Le scénario de reprise lente défendu par la BCE se confirme en zone euro
L’activité économique dans la zone euro a continué à progresser au mois de mars selon les résultats préliminaires de l’enquête menée auprès des directeurs d’achats par Markit. Les données confirment le scénario de reprise très progressive, défendu par la Banque centrale européenne (BCE) et pourraient l’encourager à laisser ses taux inchangés en avril.
L’indice flash composite de l’activité globale était à 53,2 en mars contre 53,3 au mois de février. L’indice avait alors enregistré son plus haut niveau depuis plus de deux ans et demi.

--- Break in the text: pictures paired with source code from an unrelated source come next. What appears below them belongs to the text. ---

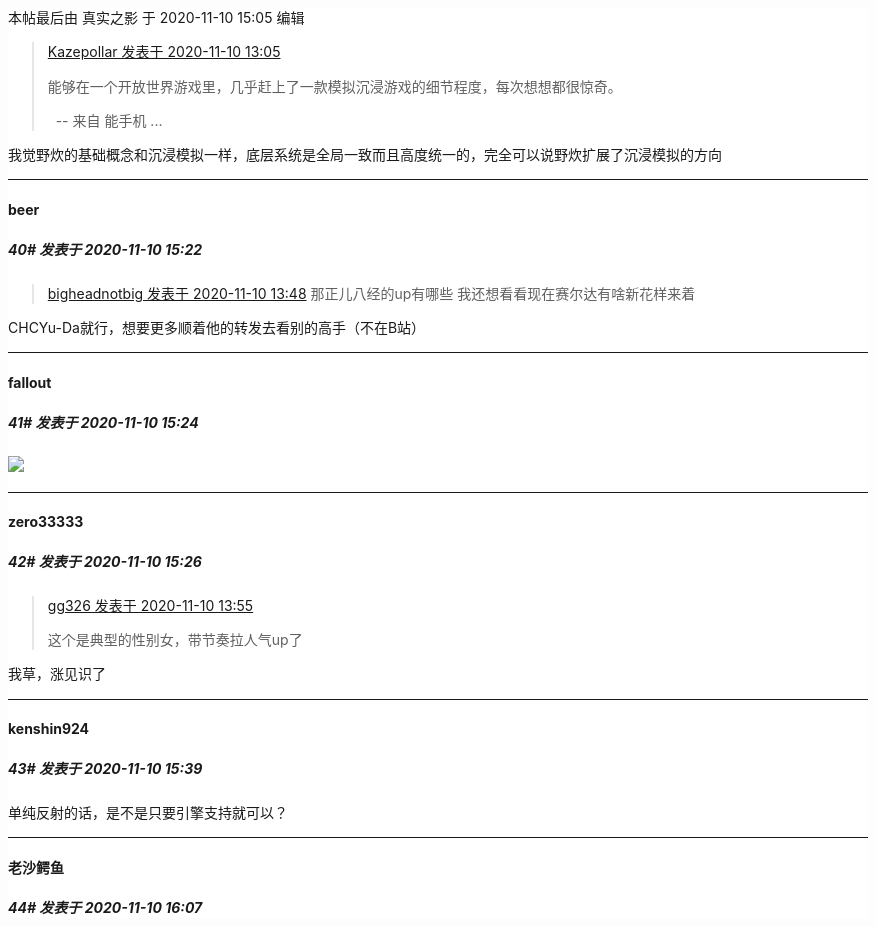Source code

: 
 本帖最后由 真实之影 于 2020-11-10 15:05 编辑 
<blockquote><a href="httphttps://bbs.saraba1st.com/2b/forum.php?mod=redirect&amp;goto=findpost&amp;pid=49345891&amp;ptid=1971403" target="_blank">Kazepollar 发表于 2020-11-10 13:05</a>

能够在一个开放世界游戏里，几乎赶上了一款模拟沉浸游戏的细节程度，每次想想都很惊奇。


  -- 来自 能手机 ...</blockquote>
我觉野炊的基础概念和沉浸模拟一样，底层系统是全局一致而且高度统一的，完全可以说野炊扩展了沉浸模拟的方向


-----

####  beer  
##### 40#       发表于 2020-11-10 15:22


<blockquote><a href="httphttps://bbs.saraba1st.com/2b/forum.php?mod=redirect&amp;goto=findpost&amp;pid=49346349&amp;ptid=1971403" target="_blank">bigheadnotbig 发表于 2020-11-10 13:48</a>
那正儿八经的up有哪些 我还想看看现在赛尔达有啥新花样来着</blockquote>
CHCYu-Da就行，想要更多顺着他的转发去看别的高手（不在B站）


-----

####  fallout  
##### 41#       发表于 2020-11-10 15:24


<img src="https://static.saraba1st.com/image/smiley/face2017/067.png" referrerpolicy="no-referrer">


-----

####  zero33333  
##### 42#       发表于 2020-11-10 15:26


<blockquote><a href="httphttps://bbs.saraba1st.com/2b/forum.php?mod=redirect&amp;goto=findpost&amp;pid=49346432&amp;ptid=1971403" target="_blank">gg326 发表于 2020-11-10 13:55</a>

这个是典型的性别女，带节奏拉人气up了</blockquote>
我草，涨见识了


-----

####  kenshin924  
##### 43#       发表于 2020-11-10 15:39


单纯反射的话，是不是只要引擎支持就可以？


-----

####  老沙鳄鱼  
##### 44#       发表于 2020-11-10 16:07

L’indice dans le secteur des services était à 52,4 en mars (contre 52,6) tandis que l’indice de l’industrie manufacturière était à 53 (contre 53,2).

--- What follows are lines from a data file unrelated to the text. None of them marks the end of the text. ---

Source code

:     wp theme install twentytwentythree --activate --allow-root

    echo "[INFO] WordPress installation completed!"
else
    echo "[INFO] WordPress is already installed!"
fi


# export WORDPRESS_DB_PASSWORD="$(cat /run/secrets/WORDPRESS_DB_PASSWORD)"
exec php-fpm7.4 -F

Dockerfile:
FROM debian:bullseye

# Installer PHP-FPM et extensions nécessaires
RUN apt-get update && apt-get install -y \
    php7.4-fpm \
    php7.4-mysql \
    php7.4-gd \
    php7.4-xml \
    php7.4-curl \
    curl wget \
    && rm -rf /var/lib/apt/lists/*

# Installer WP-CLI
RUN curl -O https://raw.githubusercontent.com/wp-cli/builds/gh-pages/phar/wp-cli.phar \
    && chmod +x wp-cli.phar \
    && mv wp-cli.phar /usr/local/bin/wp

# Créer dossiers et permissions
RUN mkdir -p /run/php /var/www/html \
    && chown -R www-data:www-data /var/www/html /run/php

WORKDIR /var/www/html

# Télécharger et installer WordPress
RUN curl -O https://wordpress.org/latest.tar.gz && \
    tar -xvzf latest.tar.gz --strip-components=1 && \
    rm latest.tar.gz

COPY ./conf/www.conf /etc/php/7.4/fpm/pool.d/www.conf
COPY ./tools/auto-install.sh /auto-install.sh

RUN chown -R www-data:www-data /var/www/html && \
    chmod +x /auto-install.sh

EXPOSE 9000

Ces données «ne plaident pas en faveur d’un plus grand assouplissement monétaire», estime Johannes Gareis, économiste chez Natixis. «Au regard des tensions croissantes entre la Russie et l’Ukraine et du ralentissement de l’activité industrielle chinoise, les PMI de mars peuvent être considérés comme une bonne nouvelle», ajoute Marco Valli, économiste chez UniCredit.
Même si les indices PMI allemands sont ressortis en léger repli, l’Allemagne devrait rester la locomotive de la reprise européenne avec une croissance de 0,7% au premier trimestre, selon Markit. L’indice PMI flash composite était à 55 en mars (contre 56,4 en février) et l’emploi était en hausse pour le 5e mois consécutif.
L’évolution des indicateurs est encore plus réconfortante en France. L’indice composite témoigne d’une expansion de l’activité, pour la première fois depuis octobre 2013, à 51,6 en mars (contre 47,9 en février). «Au cours des derniers mois, les PMI français ont sous-estimé significativement l’activité économique», rappelle cependant Marco Valli pour qui les données publiées hier «comblent l’essentiel du fossé existant entre les sondages et les données réelles».
L’économiste d’ING, Martin van Vliet, met en garde contre tout excès d’optimisme: «Une reprise durable n’est pas encore bien établie». A ses yeux, la demande extérieure devrait souffrir du ralentissement chinois et de la force de l’euro tandis que la demande intérieure reste contenue par le haut niveau de chômage et les politiques d’austérité. Markit pointe par ailleurs du doigt la persistance «des pressions déflationnistes en particulier dans les pays de la périphérie». Elle est illustrée en mars par la nouvelle baisse des prix de vente des fabricants et des prestataires de services.